(RECORDS FOR THIS TASK)

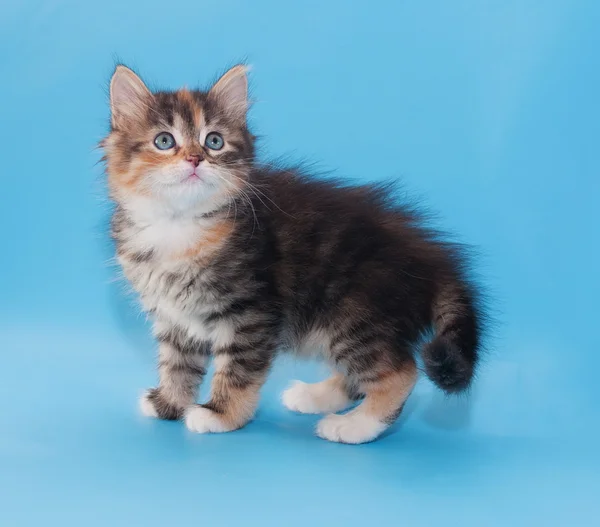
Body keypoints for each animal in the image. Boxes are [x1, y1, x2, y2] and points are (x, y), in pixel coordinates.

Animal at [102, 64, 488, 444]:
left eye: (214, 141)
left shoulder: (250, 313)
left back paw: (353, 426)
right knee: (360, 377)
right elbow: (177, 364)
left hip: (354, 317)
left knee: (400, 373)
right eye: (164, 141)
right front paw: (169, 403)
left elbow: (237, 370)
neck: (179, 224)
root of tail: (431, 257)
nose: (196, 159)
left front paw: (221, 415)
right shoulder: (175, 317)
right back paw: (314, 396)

(End RECORDS FOR THIS TASK)
(RECORDS FOR THIS TASK)

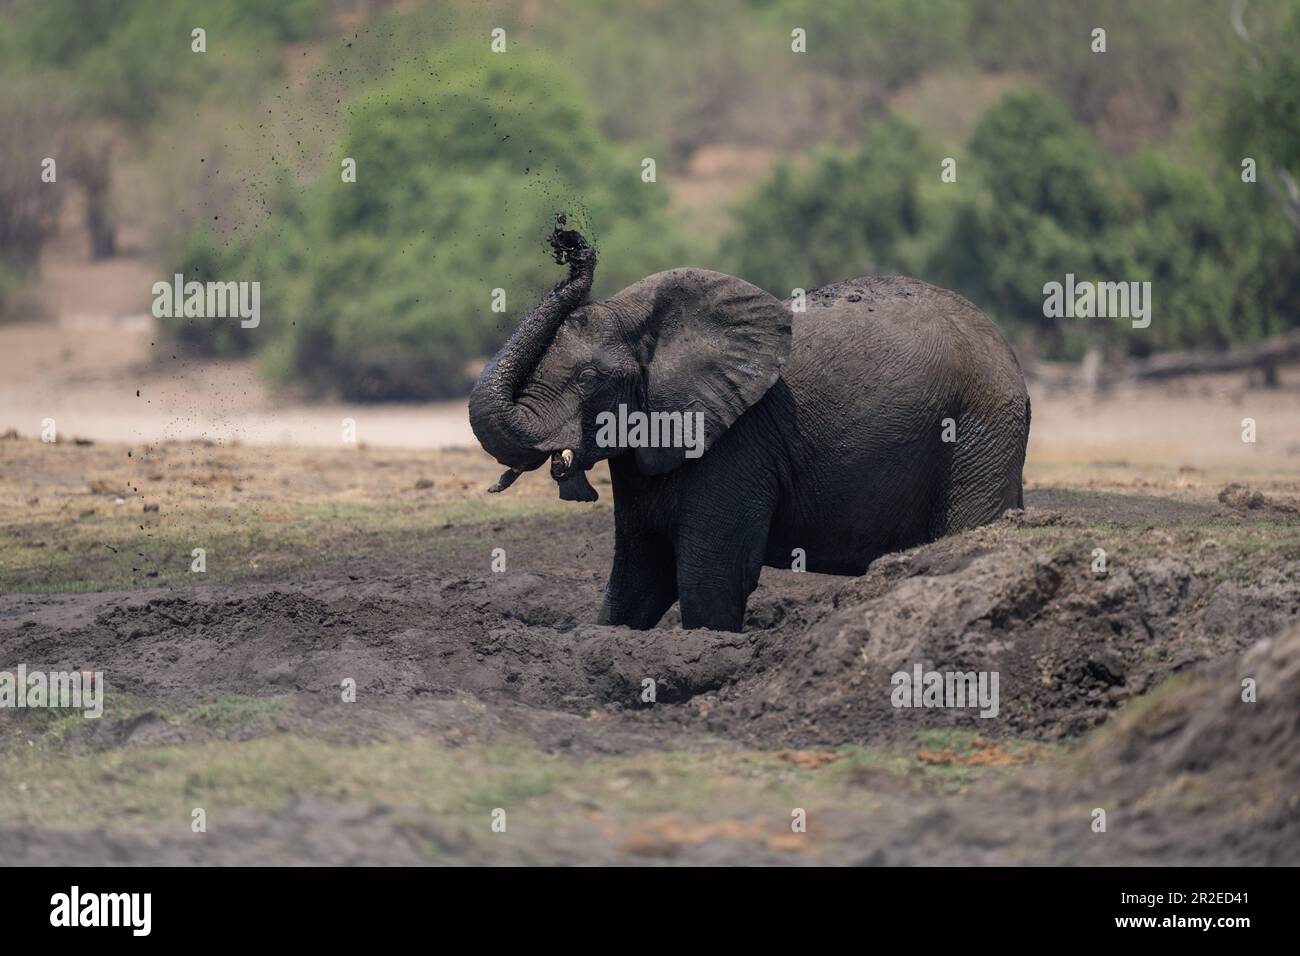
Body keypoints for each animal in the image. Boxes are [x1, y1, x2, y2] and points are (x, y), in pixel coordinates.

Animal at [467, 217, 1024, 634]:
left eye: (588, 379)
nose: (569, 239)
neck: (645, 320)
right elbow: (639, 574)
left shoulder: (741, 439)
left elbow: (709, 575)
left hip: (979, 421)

(End RECORDS FOR THIS TASK)
(RECORDS FOR THIS TASK)

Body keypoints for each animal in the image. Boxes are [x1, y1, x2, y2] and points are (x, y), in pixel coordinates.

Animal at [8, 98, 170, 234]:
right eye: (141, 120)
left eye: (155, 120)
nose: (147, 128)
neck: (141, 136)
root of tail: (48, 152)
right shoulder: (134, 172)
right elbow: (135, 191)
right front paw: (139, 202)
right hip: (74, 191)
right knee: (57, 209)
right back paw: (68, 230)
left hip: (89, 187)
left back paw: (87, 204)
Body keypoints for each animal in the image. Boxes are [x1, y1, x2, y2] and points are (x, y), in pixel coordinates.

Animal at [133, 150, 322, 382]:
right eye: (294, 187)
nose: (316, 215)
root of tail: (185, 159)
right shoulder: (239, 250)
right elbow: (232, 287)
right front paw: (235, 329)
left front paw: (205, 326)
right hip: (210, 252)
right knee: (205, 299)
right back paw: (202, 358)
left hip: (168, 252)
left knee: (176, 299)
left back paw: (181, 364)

(End RECORDS FOR THIS TASK)

● **WORK TASK**
Using the entries shown above, reproduce verbatim the lines from the line bearing "nose: (196, 159)" to the line bearing "right back paw: (314, 396)", inclusive.

● **ANSWER SPACE**
nose: (196, 159)
left front paw: (221, 415)
right shoulder: (175, 317)
right back paw: (314, 396)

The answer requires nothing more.